— EXERCISE BRIEF —
Copy out the part of the listing that opens with its first line and closes with the line containing "Стоимость работ", keeping every line exactly as it appears.

— Data items —
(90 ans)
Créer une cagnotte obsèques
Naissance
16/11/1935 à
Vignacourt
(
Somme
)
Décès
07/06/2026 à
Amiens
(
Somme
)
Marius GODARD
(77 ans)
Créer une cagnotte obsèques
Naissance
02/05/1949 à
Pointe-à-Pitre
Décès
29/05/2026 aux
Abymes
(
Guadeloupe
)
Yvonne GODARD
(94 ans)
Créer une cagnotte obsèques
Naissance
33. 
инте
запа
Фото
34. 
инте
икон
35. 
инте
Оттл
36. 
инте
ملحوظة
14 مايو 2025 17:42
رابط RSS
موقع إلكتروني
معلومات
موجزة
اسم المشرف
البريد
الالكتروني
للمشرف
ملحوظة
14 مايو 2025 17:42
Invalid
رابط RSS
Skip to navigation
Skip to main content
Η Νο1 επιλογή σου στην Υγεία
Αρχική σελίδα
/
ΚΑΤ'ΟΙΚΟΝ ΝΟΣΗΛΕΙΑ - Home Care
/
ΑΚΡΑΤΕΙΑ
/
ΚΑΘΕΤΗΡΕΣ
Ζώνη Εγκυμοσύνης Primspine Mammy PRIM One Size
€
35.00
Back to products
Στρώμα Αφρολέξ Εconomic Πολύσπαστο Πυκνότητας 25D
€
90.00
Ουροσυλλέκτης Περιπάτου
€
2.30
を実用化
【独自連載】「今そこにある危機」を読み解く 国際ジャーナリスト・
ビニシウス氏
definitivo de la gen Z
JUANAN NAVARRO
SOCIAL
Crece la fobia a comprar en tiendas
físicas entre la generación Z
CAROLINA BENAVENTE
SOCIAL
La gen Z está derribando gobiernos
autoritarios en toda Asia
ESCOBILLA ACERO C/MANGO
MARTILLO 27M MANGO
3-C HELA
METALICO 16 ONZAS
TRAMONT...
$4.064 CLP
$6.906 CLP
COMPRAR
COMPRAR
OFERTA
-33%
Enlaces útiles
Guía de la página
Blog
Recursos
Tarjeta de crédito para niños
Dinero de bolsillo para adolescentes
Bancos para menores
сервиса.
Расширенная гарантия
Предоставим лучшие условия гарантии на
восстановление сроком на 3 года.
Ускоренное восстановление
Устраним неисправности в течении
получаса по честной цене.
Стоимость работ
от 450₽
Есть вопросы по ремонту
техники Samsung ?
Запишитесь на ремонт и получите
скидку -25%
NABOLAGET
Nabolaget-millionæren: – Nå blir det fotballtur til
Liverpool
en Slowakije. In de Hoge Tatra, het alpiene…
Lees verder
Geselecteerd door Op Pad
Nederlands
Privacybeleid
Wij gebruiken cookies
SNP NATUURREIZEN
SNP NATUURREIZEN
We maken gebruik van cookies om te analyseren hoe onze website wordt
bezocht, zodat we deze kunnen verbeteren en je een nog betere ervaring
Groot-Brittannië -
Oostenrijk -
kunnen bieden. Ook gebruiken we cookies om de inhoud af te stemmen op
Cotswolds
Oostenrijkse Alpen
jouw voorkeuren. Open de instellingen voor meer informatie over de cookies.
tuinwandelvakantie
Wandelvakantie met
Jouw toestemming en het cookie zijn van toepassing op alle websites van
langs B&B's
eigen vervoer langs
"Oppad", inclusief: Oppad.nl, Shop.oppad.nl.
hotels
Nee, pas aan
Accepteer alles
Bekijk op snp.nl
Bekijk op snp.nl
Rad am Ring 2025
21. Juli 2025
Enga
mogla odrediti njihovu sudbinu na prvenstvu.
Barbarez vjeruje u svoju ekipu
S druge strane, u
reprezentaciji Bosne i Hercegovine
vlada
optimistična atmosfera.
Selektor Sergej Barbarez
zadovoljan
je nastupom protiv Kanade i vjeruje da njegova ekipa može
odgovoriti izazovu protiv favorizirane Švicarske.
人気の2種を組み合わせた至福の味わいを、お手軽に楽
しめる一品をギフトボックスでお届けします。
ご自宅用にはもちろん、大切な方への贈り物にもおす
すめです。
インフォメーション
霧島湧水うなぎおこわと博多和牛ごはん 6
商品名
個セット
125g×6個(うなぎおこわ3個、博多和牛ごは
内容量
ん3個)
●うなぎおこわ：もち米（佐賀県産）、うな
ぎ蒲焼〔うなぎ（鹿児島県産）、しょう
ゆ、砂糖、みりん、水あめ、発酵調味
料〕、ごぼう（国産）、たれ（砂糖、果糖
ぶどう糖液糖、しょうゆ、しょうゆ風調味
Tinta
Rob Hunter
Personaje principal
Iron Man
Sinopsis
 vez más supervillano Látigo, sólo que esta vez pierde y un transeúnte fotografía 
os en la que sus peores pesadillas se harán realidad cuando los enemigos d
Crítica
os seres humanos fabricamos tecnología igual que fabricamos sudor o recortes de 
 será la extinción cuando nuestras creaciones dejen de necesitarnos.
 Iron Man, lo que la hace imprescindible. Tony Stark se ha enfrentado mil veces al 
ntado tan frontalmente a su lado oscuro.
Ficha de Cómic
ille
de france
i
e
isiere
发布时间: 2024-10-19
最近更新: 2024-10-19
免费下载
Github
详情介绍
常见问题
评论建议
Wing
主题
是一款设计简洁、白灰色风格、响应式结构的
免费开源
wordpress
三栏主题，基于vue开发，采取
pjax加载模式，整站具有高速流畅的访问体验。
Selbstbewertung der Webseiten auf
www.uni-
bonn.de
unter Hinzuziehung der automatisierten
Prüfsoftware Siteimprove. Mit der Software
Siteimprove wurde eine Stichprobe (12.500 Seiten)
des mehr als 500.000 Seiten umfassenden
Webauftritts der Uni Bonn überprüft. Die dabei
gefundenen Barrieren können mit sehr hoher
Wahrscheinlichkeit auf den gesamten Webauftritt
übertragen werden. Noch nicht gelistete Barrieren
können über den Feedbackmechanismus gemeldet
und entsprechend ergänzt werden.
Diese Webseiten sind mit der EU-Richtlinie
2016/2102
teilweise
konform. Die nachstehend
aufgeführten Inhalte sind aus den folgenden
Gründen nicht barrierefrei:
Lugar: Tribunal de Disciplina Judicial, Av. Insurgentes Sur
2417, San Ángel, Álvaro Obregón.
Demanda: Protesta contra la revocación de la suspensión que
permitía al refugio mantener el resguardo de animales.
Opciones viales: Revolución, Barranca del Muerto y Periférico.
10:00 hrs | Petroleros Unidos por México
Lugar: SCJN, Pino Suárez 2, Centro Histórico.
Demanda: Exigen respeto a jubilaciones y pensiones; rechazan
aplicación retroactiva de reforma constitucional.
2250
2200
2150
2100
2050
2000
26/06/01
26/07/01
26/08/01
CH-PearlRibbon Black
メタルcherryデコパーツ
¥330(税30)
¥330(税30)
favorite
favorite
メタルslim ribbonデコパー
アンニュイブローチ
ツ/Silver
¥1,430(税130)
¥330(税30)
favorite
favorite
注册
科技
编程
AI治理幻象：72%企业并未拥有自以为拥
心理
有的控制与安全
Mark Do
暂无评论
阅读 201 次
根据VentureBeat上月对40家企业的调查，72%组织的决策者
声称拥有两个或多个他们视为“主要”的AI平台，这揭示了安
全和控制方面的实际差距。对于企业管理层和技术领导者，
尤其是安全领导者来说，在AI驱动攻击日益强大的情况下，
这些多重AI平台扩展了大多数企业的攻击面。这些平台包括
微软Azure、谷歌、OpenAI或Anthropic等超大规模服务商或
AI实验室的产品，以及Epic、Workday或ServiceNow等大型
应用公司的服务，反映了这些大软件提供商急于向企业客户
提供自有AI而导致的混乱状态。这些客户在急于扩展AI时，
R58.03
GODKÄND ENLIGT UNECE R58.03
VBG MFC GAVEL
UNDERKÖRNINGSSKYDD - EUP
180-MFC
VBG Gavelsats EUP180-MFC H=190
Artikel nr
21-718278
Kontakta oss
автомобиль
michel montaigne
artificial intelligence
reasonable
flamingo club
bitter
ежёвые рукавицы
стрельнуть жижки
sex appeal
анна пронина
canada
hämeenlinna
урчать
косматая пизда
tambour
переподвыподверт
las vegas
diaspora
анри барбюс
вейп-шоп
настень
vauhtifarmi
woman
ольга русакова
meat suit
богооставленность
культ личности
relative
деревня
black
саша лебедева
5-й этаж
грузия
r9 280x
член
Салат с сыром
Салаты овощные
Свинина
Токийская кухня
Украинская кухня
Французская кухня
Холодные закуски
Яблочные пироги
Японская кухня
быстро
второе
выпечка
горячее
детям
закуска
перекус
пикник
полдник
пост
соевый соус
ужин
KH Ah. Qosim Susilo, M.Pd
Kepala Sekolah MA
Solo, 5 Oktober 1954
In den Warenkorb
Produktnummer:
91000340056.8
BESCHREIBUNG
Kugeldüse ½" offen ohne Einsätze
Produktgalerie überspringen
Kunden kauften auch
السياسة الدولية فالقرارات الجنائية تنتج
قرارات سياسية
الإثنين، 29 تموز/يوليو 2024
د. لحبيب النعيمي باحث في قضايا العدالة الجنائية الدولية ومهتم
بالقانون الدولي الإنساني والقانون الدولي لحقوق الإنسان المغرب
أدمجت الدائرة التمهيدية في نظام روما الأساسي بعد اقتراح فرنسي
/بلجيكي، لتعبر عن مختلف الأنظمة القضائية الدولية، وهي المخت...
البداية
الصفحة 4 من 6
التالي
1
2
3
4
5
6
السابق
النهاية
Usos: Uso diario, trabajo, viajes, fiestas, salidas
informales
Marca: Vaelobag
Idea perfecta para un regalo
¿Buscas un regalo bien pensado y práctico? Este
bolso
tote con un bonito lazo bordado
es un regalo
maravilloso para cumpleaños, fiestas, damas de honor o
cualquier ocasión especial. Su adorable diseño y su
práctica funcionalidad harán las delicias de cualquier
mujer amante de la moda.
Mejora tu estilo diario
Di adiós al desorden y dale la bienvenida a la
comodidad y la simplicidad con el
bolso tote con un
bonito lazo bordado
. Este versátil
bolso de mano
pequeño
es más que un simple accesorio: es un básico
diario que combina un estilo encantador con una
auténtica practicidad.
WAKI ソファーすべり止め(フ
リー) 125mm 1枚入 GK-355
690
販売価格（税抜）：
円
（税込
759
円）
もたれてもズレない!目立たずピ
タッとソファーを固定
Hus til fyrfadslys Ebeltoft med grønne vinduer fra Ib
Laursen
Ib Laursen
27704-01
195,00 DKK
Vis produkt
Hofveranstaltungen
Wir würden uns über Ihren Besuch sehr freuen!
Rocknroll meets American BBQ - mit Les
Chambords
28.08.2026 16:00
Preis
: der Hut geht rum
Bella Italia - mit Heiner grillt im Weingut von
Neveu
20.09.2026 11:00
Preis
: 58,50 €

— ANSWER SECTION —
(90 ans)
Créer une cagnotte obsèques
Naissance
16/11/1935 à
Vignacourt
(
Somme
)
Décès
07/06/2026 à
Amiens
(
Somme
)
Marius GODARD
(77 ans)
Créer une cagnotte obsèques
Naissance
02/05/1949 à
Pointe-à-Pitre
Décès
29/05/2026 aux
Abymes
(
Guadeloupe
)
Yvonne GODARD
(94 ans)
Créer une cagnotte obsèques
Naissance
33. 
инте
запа
Фото
34. 
инте
икон
35. 
инте
Оттл
36. 
инте
ملحوظة
14 مايو 2025 17:42
رابط RSS
موقع إلكتروني
معلومات
موجزة
اسم المشرف
البريد
الالكتروني
للمشرف
ملحوظة
14 مايو 2025 17:42
Invalid
رابط RSS
Skip to navigation
Skip to main content
Η Νο1 επιλογή σου στην Υγεία
Αρχική σελίδα
/
ΚΑΤ'ΟΙΚΟΝ ΝΟΣΗΛΕΙΑ - Home Care
/
ΑΚΡΑΤΕΙΑ
/
ΚΑΘΕΤΗΡΕΣ
Ζώνη Εγκυμοσύνης Primspine Mammy PRIM One Size
€
35.00
Back to products
Στρώμα Αφρολέξ Εconomic Πολύσπαστο Πυκνότητας 25D
€
90.00
Ουροσυλλέκτης Περιπάτου
€
2.30
を実用化
【独自連載】「今そこにある危機」を読み解く 国際ジャーナリスト・
ビニシウス氏
definitivo de la gen Z
JUANAN NAVARRO
SOCIAL
Crece la fobia a comprar en tiendas
físicas entre la generación Z
CAROLINA BENAVENTE
SOCIAL
La gen Z está derribando gobiernos
autoritarios en toda Asia
ESCOBILLA ACERO C/MANGO
MARTILLO 27M MANGO
3-C HELA
METALICO 16 ONZAS
TRAMONT...
$4.064 CLP
$6.906 CLP
COMPRAR
COMPRAR
OFERTA
-33%
Enlaces útiles
Guía de la página
Blog
Recursos
Tarjeta de crédito para niños
Dinero de bolsillo para adolescentes
Bancos para menores
сервиса.
Расширенная гарантия
Предоставим лучшие условия гарантии на
восстановление сроком на 3 года.
Ускоренное восстановление
Устраним неисправности в течении
получаса по честной цене.
Стоимость работ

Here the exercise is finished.